> _TEXTAUSZUG_:
____________________
Soweit in der Vergangenheit das OLG Celle (VersR 1980, 1028; VersR 1982, 775) eine derartige Verpflichtung aus der Dachneigung abstrakt hergeleitet hat, beruht dies auf der damals geltenden DV zur NBauO.

Nach Abschaffung der DV zur NBauO hielte es der Senat für verfehlt, abstrakt aus dem Neigungswinkel der Dachfläche eine Verpflichtung, Schneefanggitter vorzuhalten, ableiten zu wollen (so offenbar Große-Suchsdorf/Lindorf/Schmaltz/Wiechert, NBauO, 8. Aufl., § 32 Rn.12; ähnlich wie hier OLG Zweibrücken a.a.O.; AG Saarbrücken Urteil vom 12.07.2012, 42 C 338/11 (09)-JurisRn.32; LG Köln Urteil vom 29.03.2012, 13 S 4/12 – Juris Rn.8 ).
____________________
> _ANGEZEIGTE DATEN_:
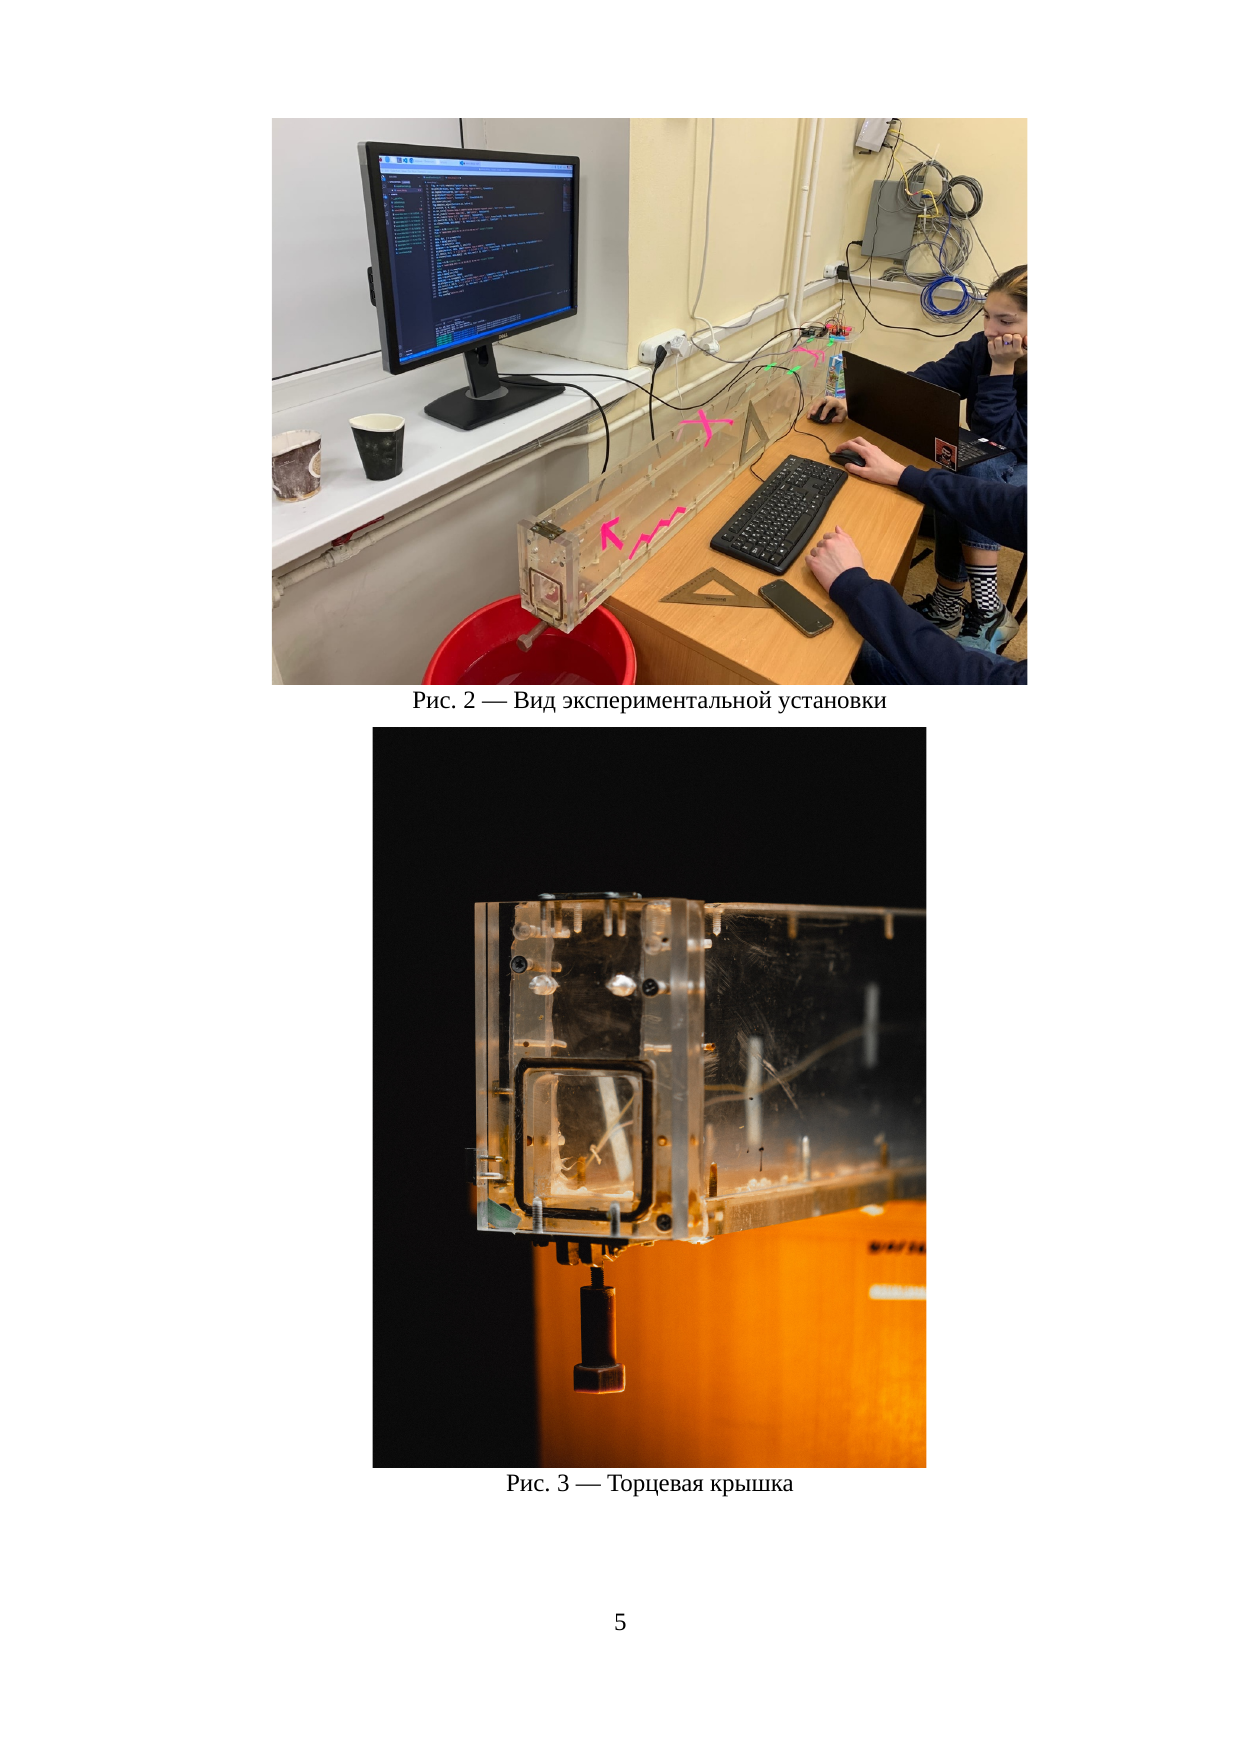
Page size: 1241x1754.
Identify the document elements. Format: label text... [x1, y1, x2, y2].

text Рис. 3 — Торцевая крышка [118, 1468, 1122, 1496]
picture [372, 727, 927, 1468]
picture [271, 118, 1028, 685]
text Рис. 2 — Вид экспериментальной установки [118, 685, 1122, 713]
____________________
> _ARBEITSAUFTRAG_:
Liste alle Gerichte auf, die im Textauszug genannt werden.

> _LÖSUNG_:
OLG Celle, OLG Zweibrücken, AG Saarbrücken, LG Köln